[Extrait du document]
┌──

Critique : Sinners : quand les péchés chantent le blues
13 août 2025 à 22h00
Par Elea Allegro
Sinners, oeuvre de Ryan Coogler, nous plonge dans le Mississippi des années 1930, marqué par la ségrégation, la prohibition et le Ku Klux Klan. Deux jumeaux, Elijah « Smoke » et Elias « Stack » (Michael B. Jordan), veulent ouvrir un club de blues en une soirée, mais leur plan dérape lorsqu’ils doivent faire face aux créatures de la nuit.
« Sinners » © Warner Bros
Le film explore avec puissance la religion, la spiritualité et leur lien avec la musique mondaine. Il révèle la tension entre foi et péchés au cœur de l’histoire afro-américaine. Sammy « Preacher Boy », cousin des jumeaux et fils de pasteur, incarne cette fusion en tant que chanteur du club où les 7 péchés capitaux se fondent dans les accords du blues.
Bien qu’ambitieux dans son approche narrative et visuelle, l’action tarde à s’installer et ne prend vraiment son envol qu’à mi-film. Malgré cela, il offre une réflexion profonde sur la nature humaine, la tentation et l’identité.

└──

[Données d'entrée]
┌──

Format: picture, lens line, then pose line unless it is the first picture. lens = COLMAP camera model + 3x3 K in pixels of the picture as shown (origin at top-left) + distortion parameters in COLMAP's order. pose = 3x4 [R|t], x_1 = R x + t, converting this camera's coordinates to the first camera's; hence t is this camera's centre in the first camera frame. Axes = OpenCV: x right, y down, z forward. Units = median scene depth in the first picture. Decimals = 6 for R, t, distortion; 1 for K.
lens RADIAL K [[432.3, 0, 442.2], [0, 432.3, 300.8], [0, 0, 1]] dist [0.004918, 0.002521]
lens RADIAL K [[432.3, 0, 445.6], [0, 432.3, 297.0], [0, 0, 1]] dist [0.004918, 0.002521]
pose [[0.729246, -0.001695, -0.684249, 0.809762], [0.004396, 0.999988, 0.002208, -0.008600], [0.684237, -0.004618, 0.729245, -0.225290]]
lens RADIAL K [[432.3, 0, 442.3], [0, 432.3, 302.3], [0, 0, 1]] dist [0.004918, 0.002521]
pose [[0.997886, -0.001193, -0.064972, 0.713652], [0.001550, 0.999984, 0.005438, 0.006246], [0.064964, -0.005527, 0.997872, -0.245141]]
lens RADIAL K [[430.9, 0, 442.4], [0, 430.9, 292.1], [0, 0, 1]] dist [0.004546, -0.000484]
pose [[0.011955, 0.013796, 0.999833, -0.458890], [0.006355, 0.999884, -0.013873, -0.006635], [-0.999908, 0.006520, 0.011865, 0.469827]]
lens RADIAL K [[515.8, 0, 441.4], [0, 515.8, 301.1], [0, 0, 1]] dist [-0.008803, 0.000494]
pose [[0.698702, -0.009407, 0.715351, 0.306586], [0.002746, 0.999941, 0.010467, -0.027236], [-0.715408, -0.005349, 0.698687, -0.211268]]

└──

[Consigne] Traduisez en anglais cette phrase de la critique : « Le film explore avec puissance la religion, la spiritualité et leur lien avec la musique mondaine. » Les lignes n'ont aucun rapport avec la critique.

[Réponse] The film powerfully explores religion, spirituality, and their connection to secular music.